Originally published in The Ottawa Citizen December 11, 2001
In Ontario there are two drug programs designed to reduce the burden of medication costs: The Ontario Drug Benefit Program (ODB) and the Trillium Drug Program (TDP). The ODB covers the cost of medications for seniors, welfare recipients and the disabled. The TDP, a co-payment plan varies with an individual’s or family’s income.
Within the ODB there is a substantial list of medications that require the use of the Limited Use form. As the name implies, “Limited Use” is designed to control the use of newer more expensive medications. A patient becomes eligible to receive these medications if they “qualify” for them. Another component is the Section 8 reserved for medications covered only if it is critical to the patient’s survival. Bureaucrats decide on the use criteria. It frequently drives both physician and patient to frustration.
For example, Avandia and Actos are new medications used in the treatment of Type 2 (non insulin dependent) diabetes. They too are designed to control blood sugar but also have the advantage of promoting kidney protection, heart disease risk reduction and improved cholesterol profiles. Some patients are able to reduce the dose of their other diabetes medications. With early use especially in the younger diabetic, the risk of the diabetic complications can be reduced. However, these are Section 8 medications. Unless the patient has failed to have their blood sugar controlled with the other available medications, the cost will not be covered.
For the treatment of osteoporosis only one drug is covered: Didrocal. It maintains bone density in the hip and spine. More efficacious “Limited Use” medications like Fosamax or Actonel are available but cannot be used until there is proof that Didrocal was ineffective. If, while using Didrocal, you suffer a new osteoporosis fracture after a year or your bone mineral density has decreases by more than three percent over two years or you experience intractable side effects, then you can be prescribed Fosamax or Actonel.

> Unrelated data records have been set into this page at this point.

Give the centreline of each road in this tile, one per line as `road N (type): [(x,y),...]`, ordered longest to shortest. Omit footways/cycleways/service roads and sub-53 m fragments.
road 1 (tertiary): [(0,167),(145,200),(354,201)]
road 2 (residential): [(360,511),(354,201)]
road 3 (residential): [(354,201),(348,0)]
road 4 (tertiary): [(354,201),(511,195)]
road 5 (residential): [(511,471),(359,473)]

Fracture repair and rehabilitation costs more than the medication. Consider the suffering and affect on quality of life. Hip fractures in the elderly can be fatal. Physicians are in the business of providing the best possible care for their patients. It is frustrating when there is a better medication for your patient but you cannot prescribe it. People have to experience uncomfortable side effects, suffer a grievous injury or demonstrate that the medication is ineffective before being eligible for coverage.
The issue is long term versus short term cost savings. We are aware of the increasing utilization of hospital-based care. Is it not better to invest in treatments that can potentially reduce future utilization? If we can keep someone away from diabetes-induced kidney disease, dialysis, heart disease, heart attack and amputation, is it not in everyone’s best interest to invest in their continued well being?
The cost of developing a new medication varies between 500 million and one billion dollars. On average one new drug is developed for every 5000 tested. It takes about ten years to bring a drug to market. Pharmaceutical companies must have a return on their investment but not to abuse their position. Why is there great cost disparity between the United States, Canada and Latin America for the same medications? Should not pricing be standardized worldwide? As much as I support the efforts of our pharmaceutical companies, they must be reasonable. What is an acceptable return on their investment? There has to be a balance between profits and humanitarianism. Despite popular belief, doctors are in cahoots with pharmaceutical companies. Most of us treat patients with medications that we ourselves would use under similar circumstances. Sometimes that involves prescribing a more expensive non-covered medication.
As it stands our healthcare system unsustainable. By 2020, Ontario’s elderly population will increase by 70% while the total population will increase by 25%. We cannot afford to cover the total cost of these medications. We can choose to use less expensive drugs for our health problems or opt to choose newer and perhaps more efficacious treatments but pay for them.
In Quebec, patients have a co-payment plan wherein the government covers the basic cost of medications and the patient pays the difference. A sliding scale based on income could reduce the burden for those less capable of paying for their medications.
The definition of who qualifies for complete coverage will have to change. It is not a palatable choice but we are forced to consider it. The sooner that government admits that it cannot afford the current healthcare system the better. Expecting governments to pay for everything is not an option anymore. It means applying for supplemental medication insurance with government providing coverage for the inexpensive basics. Those that can afford insurance can reduce the burden on the system so we can help the less fortunate. We have to be proactive, responsible and not wait for bureaucrats to fix it.